変額個人年金は、経済情勢、為替相場、株価、金利などの変動によって年金額が変動するので、リスクがあります。しかし、保険料が安く設定されていますし、運用が上手くいけば受け取れる年金額が増える期待もあります。


外貨建個人年金保険

個人年金保険には、外貨建個人年金保険もあります。

日本国内の金利が低く、将来の年金額があまり増えない状況だと、より金利が高い国の通貨で掛金を運用した方が年金額を増やせる可能性があります。

例えば、日本国内の金利が0.1%、米国の金利が1.0%だった場合、米ドルで掛金を運用した方が有利になります。

しかし、外貨建個人年金保険は、将来の年金を外貨で受け取るので、その時の為替レートが契約前よりも円高になっていれば、国内の個人年金保険と大差がなかったということもあります。それどころか、円高が大幅に進んでいると、元本割れすることもあり得ます。

さらに為替手数料や保険の運用にかかる手数料も負担しなければならないので、国内の個人年金保険よりも高い手数料を支払うことになります。

為替リスクには、年金の受け取りを据え置きできる商品を選ぶことで対応できます。もしも、年金受取時に円高になっていれば、円安になるのを待つことで為替差損を減らすことが可能です。ただし、将来の為替相場がどう動くかわかりませんから、据え置いたからと言って円安になるとは限りません。さらに円高になる可能性もあります。


個人年金保険の節税メリット

個人年金保険の掛金は、個人年金保険料控除という所得控除の対象となるので、所得税や住民税の節税になります。

ただし、掛金全額が所得控除の対象にはなりません。所得税は4万円、住民税は2万8千円が適用限度額です。また、個人年金保険料控除には、一般生命保険料控除と介護医療保険料控除を合わせた合計適用限度額も設定されています。
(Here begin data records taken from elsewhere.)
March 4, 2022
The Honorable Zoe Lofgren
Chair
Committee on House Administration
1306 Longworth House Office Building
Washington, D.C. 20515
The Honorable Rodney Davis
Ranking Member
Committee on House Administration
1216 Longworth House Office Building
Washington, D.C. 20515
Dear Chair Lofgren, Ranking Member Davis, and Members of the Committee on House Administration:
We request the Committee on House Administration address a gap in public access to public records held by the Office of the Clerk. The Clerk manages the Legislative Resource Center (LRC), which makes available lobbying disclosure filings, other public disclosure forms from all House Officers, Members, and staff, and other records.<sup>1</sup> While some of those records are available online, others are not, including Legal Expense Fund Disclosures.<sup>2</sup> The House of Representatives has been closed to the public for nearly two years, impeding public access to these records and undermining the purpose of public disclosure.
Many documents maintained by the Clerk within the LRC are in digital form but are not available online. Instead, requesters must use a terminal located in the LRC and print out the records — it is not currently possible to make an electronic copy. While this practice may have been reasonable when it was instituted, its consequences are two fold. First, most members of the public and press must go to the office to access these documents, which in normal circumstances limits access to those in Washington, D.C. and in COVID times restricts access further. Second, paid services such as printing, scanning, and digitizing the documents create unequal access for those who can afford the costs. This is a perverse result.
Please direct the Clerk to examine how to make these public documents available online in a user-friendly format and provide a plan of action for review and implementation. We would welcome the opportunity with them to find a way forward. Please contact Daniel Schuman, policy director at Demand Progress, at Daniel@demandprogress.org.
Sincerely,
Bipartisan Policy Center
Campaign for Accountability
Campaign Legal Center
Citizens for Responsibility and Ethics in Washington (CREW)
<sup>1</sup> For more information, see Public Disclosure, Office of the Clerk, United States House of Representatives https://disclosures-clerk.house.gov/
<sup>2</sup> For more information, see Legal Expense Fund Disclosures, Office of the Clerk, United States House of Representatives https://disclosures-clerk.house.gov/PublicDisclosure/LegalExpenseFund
合計適用限度額は、所得税が12万円、住民税が7万円です。


年金の受け取り

年金の受取方法は、5年、10年、15年など、各保険会社が販売している個人年金保険によって異なります。受け取れる年金額は固定されています。


従来型の個人年金保険とiDeCoの比較

従来型の個人年金保険とiDeCoの特徴を比較すると以下のようになります。


項目 従来型 iDeCo
年金受取額 契約時に決まる。
ただし、変額個人年金保険や外貨建個人年金保険は受取時までわからない。
掛金の運用次第
掛金の運用 保険会社が行う。 加入者が自分で運用する金融商品を選ぶ。
所得控除の種類 個人年金保険料控除 小規模企業共済等掛金控除
所得控除額 所得税は4万円まで
住民税は2万8千円まで
一般生命保険料控除と介護医療保険料控除との合計で、所得税は12万円まで、住民税は7万円まで
掛金全額を所得控除できる。
中途解約 できる できない

iDeCoは、掛金全額を所得控除できますから、従来型の個人年金保険よりも節税効果が高いです。
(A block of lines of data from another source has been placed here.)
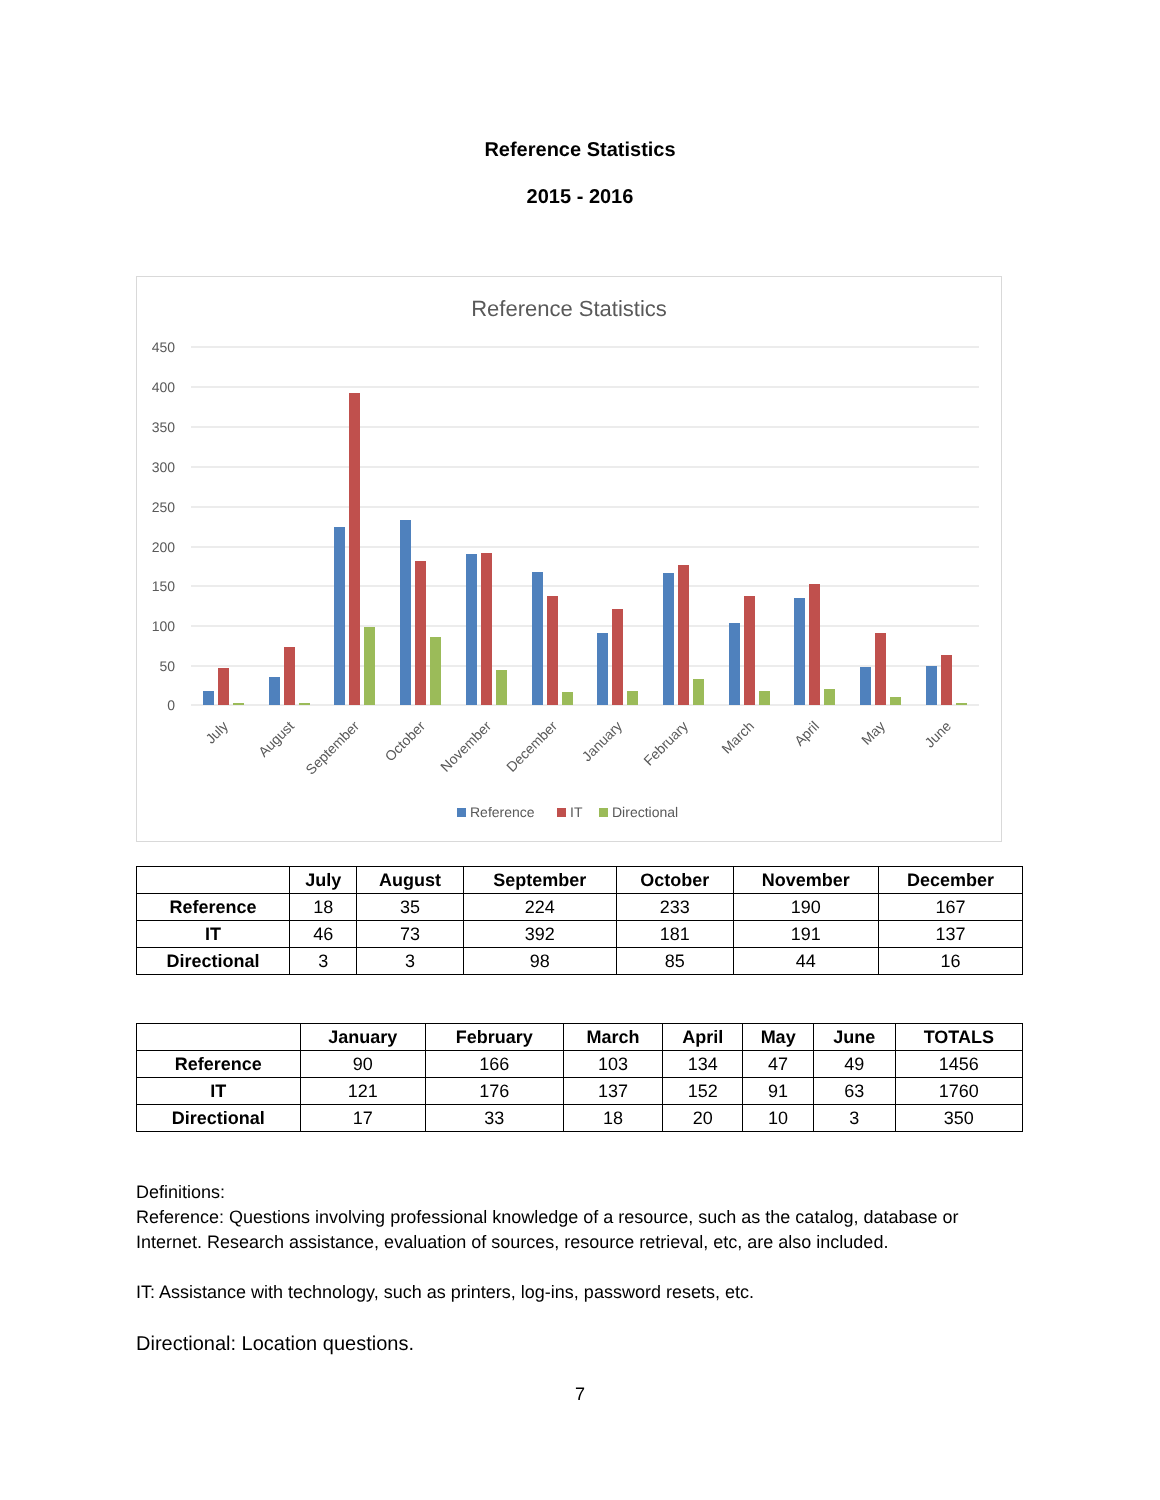Reference Statistics
2015 - 2016
Reference Statistics
450
400
350
300
250
200
150
100
50
0
July
August
September
October
November
December
January
February
March
April
May
June
Reference
IT
Directional
| | July | August | September | October | November | December |
| --- | --- | --- | --- | --- | --- | --- |
| Reference | 18 | 35 | 224 | 233 | 190 | 167 |
| IT | 46 | 73 | 392 | 181 | 191 | 137 |
| Directional | 3 | 3 | 98 | 85 | 44 | 16 |
| | January | February | March | April | May | June | TOTALS |
| --- | --- | --- | --- | --- | --- | --- | --- |
| Reference | 90 | 166 | 103 | 134 | 47 | 49 | 1456 |
| IT | 121 | 176 | 137 | 152 | 91 | 63 | 1760 |
| Directional | 17 | 33 | 18 | 20 | 10 | 3 | 350 |
Definitions:
Reference: Questions involving professional knowledge of a resource, such as the catalog, database or Internet. Research assistance, evaluation of sources, resource retrieval, etc, are also included.
IT: Assistance with technology, such as printers, log-ins, password resets, etc.
Directional: Location questions.
7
しかし、iDeCoは中途解約できませんが、従来型の個人年金保険は中途解約できます。万が一、お金が必要になった時のことも考えると、従来型の個人年金保険の方が安心です。ただし 、中途解約すると利息を受け取ることはできません。


全体的には、従来型の個人年金保険よりもiDeCoの方が節税額や資産運用の面で有利と言えます。

ただ、個人年金保険も、個人年金保険料控除を受けて節税できますから、50歳以上の方が節税目的で比較的短期間だけ加入するのもありです。